Dougie does sell to restaurants across the borough ... but is keen to expand his local customer base.
He will also sell direct to the public if they call, although that side of the business is yet to develop into any kind of significant footfall.
Origin Wines and Spirits has a website operation which his son is keen to help with, although that is in something of its infancy.
If pushed, Dougie will admit to particularly liking aromatic white wines, Rieslings and Gewurztraminer, particularly the vintages coming out of Alsace: that fascinating region on the Franco-German border which has been fought over by both countries over the centuries.
He is delighted that more and more wine is being sold and enjoyed in homes and on dinner tables across Wigan.
He said: “There is still a lot of the generic stuff being sold, of course, but I think people are now a lot more prepared to try stuff they may be haven’t heard of before.
“The demise of some of the high street wine chains left a lot of empty shops which enthusiastic people have taken over across the region and they are working really hard to be a bit different and stock some interesting stuff.

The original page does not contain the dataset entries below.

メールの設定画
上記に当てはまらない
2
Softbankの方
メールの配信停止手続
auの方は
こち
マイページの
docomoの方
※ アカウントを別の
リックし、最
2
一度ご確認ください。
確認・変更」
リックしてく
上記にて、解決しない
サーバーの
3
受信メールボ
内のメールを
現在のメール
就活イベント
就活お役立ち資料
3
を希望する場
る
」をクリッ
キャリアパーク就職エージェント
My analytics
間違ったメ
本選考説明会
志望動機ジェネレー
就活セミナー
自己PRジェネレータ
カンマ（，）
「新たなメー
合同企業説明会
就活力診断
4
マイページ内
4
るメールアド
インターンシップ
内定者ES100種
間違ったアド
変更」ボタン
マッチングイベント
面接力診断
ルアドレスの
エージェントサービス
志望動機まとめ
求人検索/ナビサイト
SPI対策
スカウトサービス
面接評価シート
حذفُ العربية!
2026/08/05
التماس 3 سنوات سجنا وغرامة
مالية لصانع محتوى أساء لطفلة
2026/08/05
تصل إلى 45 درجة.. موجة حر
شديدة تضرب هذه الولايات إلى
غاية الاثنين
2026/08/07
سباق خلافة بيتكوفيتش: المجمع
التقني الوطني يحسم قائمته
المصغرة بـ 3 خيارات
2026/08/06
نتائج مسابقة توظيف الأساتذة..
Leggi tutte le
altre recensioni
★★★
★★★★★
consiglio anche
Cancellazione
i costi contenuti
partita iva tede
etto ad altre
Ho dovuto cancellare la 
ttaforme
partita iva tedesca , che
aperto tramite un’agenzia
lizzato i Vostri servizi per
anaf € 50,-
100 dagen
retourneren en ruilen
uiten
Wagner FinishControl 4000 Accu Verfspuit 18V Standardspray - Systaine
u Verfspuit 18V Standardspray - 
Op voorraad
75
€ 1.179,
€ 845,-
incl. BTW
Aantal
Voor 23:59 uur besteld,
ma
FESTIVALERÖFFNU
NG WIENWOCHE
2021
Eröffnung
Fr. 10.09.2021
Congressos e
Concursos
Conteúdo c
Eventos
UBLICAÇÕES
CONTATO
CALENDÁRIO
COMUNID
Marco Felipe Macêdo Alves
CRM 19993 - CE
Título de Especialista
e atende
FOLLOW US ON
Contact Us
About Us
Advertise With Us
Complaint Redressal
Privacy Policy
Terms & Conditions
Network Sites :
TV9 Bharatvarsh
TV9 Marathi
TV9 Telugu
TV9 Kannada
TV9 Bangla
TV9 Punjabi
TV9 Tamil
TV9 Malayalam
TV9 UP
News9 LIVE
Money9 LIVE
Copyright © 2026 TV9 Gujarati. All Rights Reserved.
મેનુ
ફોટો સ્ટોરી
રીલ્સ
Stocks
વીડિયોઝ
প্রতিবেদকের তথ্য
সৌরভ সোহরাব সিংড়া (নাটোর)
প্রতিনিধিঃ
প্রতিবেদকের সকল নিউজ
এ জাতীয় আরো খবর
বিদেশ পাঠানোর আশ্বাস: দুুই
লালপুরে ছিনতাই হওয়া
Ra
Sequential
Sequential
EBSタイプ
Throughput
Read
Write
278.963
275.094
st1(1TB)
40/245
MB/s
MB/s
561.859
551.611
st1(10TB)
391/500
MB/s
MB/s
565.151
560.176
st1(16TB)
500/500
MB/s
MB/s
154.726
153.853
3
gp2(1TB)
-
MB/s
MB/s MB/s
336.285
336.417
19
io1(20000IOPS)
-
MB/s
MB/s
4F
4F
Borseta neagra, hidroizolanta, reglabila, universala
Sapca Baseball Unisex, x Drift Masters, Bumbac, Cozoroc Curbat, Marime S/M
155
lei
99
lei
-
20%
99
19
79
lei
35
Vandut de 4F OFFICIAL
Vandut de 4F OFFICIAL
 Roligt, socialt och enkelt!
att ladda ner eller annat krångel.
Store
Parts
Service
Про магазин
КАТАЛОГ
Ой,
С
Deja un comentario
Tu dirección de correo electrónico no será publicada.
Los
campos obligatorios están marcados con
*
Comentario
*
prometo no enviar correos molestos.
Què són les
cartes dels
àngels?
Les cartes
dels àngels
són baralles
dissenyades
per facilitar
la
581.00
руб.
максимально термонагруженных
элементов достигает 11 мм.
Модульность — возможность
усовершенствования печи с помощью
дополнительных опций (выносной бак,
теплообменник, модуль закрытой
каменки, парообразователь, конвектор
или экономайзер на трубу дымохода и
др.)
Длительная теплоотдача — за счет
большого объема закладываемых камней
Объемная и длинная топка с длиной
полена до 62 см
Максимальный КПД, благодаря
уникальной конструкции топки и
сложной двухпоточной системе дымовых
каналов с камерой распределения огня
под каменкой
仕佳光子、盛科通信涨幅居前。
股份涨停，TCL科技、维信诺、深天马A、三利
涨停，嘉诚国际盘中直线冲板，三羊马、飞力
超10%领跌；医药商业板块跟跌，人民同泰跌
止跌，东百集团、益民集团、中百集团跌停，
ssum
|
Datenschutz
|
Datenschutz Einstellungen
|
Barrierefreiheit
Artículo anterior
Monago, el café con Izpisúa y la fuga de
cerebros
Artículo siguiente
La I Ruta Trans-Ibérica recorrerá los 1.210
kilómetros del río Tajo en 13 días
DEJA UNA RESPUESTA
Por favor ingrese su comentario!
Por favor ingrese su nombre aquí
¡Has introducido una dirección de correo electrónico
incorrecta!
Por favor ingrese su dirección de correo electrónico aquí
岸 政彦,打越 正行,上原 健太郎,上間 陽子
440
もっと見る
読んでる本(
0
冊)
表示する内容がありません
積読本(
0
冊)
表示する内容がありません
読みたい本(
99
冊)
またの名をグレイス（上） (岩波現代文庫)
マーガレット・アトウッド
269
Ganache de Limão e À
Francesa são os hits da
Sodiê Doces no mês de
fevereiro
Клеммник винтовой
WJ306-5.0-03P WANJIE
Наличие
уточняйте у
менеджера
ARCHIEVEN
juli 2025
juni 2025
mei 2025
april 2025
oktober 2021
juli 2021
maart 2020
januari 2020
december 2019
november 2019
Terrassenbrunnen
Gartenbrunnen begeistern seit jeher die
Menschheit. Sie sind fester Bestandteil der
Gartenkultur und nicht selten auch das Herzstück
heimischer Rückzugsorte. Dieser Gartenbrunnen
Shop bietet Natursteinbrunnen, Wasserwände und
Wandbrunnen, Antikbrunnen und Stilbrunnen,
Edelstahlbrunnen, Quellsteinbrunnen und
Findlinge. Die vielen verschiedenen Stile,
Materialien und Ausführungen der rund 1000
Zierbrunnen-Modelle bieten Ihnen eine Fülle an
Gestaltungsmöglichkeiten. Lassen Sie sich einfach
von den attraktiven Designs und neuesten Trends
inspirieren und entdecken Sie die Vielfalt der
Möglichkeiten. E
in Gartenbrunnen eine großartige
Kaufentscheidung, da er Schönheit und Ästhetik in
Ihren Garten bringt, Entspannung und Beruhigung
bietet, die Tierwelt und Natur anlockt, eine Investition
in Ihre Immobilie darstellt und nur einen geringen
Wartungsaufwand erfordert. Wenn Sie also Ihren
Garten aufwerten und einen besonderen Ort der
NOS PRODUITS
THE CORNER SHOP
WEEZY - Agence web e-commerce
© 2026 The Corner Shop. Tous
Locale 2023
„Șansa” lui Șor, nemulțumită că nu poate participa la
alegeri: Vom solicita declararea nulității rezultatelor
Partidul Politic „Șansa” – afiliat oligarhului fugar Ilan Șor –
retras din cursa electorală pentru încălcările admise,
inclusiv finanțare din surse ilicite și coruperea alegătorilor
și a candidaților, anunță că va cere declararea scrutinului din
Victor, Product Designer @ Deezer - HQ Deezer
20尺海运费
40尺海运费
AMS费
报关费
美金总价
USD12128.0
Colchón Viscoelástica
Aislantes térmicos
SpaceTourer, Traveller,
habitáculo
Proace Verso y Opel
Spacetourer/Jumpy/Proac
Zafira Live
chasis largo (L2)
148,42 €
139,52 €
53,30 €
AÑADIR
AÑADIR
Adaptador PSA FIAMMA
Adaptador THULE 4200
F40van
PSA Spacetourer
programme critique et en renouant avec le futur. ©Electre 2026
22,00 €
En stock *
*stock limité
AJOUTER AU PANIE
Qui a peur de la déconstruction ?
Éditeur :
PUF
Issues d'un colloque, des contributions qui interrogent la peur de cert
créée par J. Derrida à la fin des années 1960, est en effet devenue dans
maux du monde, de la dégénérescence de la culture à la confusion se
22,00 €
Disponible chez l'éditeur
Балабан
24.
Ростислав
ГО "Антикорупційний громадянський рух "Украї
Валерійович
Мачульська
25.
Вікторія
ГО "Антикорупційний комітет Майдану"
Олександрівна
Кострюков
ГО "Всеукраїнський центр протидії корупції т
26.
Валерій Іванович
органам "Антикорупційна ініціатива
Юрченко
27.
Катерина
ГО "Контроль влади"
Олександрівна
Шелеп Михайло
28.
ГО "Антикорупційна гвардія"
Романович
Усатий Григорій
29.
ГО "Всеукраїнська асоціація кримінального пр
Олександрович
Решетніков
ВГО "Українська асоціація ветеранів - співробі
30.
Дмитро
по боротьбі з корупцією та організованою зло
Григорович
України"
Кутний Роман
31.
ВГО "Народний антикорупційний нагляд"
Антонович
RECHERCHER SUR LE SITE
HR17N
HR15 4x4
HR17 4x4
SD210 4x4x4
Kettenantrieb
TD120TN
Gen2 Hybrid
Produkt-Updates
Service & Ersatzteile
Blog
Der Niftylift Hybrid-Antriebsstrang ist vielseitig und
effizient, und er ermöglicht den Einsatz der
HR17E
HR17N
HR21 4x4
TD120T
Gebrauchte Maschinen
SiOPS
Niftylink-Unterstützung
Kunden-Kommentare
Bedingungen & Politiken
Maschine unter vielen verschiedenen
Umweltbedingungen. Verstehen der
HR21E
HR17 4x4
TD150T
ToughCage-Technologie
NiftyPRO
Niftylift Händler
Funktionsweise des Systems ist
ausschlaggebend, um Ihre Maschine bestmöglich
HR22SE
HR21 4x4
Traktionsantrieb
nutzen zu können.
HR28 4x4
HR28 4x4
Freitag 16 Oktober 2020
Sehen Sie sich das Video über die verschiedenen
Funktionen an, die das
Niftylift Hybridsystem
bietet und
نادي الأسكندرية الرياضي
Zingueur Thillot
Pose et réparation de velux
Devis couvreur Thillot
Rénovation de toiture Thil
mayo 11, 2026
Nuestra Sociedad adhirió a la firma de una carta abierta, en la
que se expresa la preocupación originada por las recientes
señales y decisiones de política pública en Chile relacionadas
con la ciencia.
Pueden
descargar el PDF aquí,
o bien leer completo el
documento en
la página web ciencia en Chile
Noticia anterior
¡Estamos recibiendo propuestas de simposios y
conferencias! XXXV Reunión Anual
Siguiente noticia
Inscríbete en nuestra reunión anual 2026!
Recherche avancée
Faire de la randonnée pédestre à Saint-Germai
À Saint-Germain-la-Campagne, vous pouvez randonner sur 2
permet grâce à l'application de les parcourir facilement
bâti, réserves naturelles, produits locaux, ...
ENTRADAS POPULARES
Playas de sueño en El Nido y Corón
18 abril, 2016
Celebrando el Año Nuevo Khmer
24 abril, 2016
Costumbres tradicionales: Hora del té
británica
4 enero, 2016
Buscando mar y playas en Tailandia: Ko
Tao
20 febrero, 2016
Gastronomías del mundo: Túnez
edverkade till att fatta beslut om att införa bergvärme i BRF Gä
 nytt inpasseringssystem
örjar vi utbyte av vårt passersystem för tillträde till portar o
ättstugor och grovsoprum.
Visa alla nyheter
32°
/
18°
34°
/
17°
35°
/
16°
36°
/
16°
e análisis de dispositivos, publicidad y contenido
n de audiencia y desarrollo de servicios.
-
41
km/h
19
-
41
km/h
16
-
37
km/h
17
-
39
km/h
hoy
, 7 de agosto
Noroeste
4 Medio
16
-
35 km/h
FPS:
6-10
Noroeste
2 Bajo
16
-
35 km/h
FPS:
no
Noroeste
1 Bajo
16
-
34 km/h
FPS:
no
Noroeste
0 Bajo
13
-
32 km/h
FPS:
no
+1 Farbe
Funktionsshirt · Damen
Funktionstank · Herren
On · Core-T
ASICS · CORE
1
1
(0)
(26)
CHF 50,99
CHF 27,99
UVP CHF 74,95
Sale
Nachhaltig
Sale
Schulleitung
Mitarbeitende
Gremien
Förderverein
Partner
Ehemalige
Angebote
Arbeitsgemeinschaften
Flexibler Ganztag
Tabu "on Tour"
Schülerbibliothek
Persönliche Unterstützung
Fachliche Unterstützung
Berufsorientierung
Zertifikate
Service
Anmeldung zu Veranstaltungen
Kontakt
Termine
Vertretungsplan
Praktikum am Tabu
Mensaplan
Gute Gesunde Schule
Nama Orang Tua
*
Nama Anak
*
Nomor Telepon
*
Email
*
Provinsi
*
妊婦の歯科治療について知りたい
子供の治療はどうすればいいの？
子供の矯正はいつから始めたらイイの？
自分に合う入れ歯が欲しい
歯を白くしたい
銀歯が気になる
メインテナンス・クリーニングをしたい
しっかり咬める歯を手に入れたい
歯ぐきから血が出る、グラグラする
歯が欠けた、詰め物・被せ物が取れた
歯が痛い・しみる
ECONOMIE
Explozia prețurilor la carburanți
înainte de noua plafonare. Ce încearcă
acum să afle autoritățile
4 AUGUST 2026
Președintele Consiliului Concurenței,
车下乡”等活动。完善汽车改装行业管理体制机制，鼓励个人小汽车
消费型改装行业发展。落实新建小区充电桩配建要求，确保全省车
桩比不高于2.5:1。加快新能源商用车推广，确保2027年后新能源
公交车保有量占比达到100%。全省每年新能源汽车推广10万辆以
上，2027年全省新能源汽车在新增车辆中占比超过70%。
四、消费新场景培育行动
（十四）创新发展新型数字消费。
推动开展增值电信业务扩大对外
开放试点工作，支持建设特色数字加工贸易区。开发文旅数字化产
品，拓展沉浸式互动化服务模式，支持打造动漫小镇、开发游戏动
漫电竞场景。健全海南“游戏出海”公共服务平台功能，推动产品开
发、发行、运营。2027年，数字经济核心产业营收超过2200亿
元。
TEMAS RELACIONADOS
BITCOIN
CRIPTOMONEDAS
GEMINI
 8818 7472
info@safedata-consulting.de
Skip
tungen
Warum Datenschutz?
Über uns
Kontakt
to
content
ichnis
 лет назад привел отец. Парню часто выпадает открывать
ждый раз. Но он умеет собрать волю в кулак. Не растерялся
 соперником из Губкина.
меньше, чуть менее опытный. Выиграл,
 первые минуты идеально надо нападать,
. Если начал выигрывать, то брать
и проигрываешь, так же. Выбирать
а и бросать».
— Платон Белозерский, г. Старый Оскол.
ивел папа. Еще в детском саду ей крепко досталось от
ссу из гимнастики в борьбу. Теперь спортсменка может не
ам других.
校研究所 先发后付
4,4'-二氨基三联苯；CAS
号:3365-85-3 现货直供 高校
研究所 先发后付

“To my mind there is some great stuff coming out of Alsace and, as ever, it is good value. Spain is also very good value just now. There are lots of great bottles coming out of that country just now.
“People are always invited to pop in to see us in Ince and come and have a look what we are all about.”
He is keeping an open mind about the prospect of Origin opening its own shop on the high streets of Wigan and elsewhere.
Dougie enjoys retail and the inter-action with customers - “service and personal contact are everything”- and organises frequent wine-tastings around the region.
And we are sure many people would drink to that.